Plasmid.AI is the largest open-source toolkit for developing plasmid foundation models. Created by the iGEM Toronto team, this project aims to revolutionize the field of synthetic biology by leveraging machine learning to generate novel plasmids.
Plasmid.AI provides a comprehensive set of tools and models for the analysis, design, and generation of plasmids. By utilizing state-of-the-art machine learning techniques, this project enables researchers and synthetic biologists to explore new possibilities in plasmid engineering and design.

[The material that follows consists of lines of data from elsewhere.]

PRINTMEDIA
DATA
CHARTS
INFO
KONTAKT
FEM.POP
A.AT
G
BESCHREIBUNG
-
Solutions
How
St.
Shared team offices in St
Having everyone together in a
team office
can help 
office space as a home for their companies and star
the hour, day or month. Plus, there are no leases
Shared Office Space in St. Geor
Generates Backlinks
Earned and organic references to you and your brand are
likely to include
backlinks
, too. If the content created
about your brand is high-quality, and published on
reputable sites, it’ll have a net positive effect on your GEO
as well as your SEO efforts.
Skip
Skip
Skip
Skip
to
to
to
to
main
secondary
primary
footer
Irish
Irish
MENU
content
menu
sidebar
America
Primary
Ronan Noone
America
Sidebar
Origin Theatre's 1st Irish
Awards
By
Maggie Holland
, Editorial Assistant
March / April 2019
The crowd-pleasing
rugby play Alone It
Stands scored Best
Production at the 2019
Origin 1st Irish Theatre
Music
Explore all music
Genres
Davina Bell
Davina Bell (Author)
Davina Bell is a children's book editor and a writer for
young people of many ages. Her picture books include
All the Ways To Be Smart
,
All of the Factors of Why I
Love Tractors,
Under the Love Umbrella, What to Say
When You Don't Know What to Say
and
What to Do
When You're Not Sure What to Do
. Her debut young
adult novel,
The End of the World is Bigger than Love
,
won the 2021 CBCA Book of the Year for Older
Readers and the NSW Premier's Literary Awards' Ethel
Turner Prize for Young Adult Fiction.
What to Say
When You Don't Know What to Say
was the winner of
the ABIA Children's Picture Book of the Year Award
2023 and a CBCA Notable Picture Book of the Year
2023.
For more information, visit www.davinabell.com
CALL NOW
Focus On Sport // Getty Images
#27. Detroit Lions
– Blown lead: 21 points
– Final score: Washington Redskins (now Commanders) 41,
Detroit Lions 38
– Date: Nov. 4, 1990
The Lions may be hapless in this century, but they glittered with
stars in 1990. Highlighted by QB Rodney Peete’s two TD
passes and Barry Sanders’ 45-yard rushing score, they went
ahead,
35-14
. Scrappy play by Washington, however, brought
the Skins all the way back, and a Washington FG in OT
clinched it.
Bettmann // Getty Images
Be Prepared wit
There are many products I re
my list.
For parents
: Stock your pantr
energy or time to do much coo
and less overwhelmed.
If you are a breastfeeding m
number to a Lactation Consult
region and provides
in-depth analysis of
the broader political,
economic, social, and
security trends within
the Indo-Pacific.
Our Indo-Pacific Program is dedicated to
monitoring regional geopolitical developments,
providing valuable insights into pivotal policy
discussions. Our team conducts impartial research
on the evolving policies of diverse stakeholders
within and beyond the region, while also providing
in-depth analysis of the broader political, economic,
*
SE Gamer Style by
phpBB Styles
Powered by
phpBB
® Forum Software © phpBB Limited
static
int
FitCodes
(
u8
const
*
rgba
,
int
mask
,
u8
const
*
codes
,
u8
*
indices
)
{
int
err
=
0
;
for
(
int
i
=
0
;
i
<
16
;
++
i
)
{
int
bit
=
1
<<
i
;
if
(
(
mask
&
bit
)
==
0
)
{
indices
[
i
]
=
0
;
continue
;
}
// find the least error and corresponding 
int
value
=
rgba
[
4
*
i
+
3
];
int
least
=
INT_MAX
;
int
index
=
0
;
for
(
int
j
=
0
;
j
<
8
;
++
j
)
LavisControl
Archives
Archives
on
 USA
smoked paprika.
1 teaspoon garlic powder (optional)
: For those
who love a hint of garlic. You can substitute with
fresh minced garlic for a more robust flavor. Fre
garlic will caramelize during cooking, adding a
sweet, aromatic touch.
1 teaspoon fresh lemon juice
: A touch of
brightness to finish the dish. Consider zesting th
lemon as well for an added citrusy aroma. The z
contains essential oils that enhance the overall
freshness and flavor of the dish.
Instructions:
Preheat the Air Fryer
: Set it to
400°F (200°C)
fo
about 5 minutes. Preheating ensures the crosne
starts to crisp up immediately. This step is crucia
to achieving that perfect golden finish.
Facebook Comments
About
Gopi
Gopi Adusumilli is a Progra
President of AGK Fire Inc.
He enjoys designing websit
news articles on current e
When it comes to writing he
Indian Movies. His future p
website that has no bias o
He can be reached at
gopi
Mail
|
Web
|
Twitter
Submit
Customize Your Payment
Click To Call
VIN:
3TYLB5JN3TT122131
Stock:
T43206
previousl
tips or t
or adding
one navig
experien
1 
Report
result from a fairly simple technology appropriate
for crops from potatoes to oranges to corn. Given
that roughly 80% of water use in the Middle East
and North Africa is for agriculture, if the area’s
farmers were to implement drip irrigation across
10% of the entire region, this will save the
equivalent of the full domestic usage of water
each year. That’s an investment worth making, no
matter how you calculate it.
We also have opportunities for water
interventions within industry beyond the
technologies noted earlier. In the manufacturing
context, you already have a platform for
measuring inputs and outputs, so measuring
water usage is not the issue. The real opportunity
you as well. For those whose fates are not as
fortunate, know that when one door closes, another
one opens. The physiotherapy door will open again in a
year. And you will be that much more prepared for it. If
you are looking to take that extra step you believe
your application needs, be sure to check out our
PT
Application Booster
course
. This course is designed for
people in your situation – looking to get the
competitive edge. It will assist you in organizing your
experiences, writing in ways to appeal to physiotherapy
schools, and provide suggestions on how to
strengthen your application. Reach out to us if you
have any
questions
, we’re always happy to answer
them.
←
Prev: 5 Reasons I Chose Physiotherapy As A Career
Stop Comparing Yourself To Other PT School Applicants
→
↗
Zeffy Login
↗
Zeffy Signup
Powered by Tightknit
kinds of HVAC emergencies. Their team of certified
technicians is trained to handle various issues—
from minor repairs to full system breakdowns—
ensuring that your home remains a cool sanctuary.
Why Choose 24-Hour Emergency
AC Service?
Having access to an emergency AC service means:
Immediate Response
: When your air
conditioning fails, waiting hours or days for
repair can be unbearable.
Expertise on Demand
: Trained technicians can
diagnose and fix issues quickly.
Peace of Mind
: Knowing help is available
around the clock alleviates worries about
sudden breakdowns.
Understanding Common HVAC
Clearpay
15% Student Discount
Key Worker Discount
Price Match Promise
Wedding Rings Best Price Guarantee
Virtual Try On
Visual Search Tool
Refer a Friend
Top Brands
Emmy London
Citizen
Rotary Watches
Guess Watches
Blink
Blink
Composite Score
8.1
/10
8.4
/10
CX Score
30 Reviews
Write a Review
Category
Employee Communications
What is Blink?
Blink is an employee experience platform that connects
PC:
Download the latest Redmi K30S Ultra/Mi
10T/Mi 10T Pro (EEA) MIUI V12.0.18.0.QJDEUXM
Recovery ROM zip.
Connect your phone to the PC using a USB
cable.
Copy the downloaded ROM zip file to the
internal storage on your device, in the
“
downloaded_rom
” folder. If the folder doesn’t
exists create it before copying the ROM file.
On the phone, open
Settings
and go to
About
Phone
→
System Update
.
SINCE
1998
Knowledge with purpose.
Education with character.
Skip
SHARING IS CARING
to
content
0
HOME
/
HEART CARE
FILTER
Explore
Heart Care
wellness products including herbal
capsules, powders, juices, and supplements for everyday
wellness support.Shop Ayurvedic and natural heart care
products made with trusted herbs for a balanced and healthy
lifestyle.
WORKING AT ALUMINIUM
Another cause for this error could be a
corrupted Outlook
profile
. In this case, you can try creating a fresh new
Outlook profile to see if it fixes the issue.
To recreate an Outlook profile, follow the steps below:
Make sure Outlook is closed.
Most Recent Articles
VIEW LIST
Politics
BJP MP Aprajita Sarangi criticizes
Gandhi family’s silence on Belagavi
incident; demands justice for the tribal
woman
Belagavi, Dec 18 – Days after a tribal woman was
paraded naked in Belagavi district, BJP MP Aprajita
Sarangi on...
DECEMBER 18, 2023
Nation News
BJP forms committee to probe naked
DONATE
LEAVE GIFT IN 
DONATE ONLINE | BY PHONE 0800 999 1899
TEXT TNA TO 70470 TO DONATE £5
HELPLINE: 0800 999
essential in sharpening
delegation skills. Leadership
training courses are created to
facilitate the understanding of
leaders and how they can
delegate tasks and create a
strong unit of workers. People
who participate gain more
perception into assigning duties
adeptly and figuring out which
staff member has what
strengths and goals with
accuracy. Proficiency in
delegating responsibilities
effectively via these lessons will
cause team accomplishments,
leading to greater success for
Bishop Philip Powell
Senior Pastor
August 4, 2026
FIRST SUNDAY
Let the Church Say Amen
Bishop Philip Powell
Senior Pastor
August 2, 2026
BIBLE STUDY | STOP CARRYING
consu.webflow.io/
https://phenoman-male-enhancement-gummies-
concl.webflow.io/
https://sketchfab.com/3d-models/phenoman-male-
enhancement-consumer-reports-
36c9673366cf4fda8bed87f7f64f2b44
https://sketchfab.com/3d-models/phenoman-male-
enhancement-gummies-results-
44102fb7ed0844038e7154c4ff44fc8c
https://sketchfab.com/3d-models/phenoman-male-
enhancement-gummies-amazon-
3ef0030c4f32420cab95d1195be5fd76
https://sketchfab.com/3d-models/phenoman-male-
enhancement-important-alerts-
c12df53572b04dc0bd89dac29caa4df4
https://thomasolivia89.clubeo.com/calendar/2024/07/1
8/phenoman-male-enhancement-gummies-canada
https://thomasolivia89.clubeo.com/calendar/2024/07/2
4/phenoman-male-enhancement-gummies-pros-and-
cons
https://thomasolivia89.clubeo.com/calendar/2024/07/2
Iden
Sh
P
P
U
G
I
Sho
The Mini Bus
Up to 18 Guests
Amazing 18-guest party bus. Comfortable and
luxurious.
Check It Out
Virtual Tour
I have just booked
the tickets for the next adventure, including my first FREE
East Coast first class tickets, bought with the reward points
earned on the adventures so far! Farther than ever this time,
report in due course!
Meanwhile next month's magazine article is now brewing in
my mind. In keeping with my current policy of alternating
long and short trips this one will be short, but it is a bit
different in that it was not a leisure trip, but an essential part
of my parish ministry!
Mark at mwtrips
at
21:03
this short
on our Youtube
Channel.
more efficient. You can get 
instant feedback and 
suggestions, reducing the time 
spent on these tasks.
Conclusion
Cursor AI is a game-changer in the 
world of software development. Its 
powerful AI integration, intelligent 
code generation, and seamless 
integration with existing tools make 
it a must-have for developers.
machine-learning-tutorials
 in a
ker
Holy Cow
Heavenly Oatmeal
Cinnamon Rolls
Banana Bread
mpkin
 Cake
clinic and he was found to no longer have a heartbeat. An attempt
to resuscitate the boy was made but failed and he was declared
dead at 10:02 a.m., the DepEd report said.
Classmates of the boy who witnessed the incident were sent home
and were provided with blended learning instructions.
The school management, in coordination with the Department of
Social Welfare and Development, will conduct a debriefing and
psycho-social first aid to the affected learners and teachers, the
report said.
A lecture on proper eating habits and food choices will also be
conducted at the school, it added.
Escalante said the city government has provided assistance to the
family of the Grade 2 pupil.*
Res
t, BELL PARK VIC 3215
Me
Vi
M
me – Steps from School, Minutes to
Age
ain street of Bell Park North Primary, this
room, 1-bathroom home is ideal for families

To install Plasmid.AI, you can either use pip or clone the repository for development access.
From pip.
pip install plasmidai
From source. For development or to access the latest features, you can clone the repository:
git clone https://github.com/igem-toronto/plasmidai.git
cd plasmidai
pip install -e .
The Plasmid.AI project is organized into several key components, as outlined below:
data/ Contains datasets and scripts for data processing
scripts/ Helper scripts for data manipulation
tokenizers/ Custom tokenizers for plasmid sequences
datasets/: Modules for loading and preprocessing plasmid datasets
experimental/: Cutting-edge features and models in development
callbacks.py: Custom callbacks for model training
lit.py: Lightning modules for PyTorch Lightning integration
optimizers.py: Custom optimizers for training plasmid models
sample.py: Functions for sampling from trained models
train.py: Training pipelines for plasmid models
utils.py: Utility functions used across the project
paths.py: Path configurations for the project
This structure represents a clear development pipeline that facilitates data processing, training, and refining of plasmid models.
The Plasmid.AI repository can be found at GitHub, or the iGEM GitLab for the purposes of our submission.
To clone the repository:
git clone https://github.com/igem-toronto/plasmidai.git
To set up the environment, install dependencies with:
conda env create -f environment.yml
The plasmid sequences used for training can be downloaded with:
cd data
gdown "1iIsat00ST5vK-06BUstuTbJkfWKpV2lE"
gzip -d 240212_plasmid_seq_54646.fasta.gz
mv 240212_plasmid_seq_54646.fasta plasmids.fasta
We welcome contributions from the community! If you would like to contribute, please check out the repository on GitHub and follow the contributing guidelines.
Plasmid.AI is licensed under the MIT License.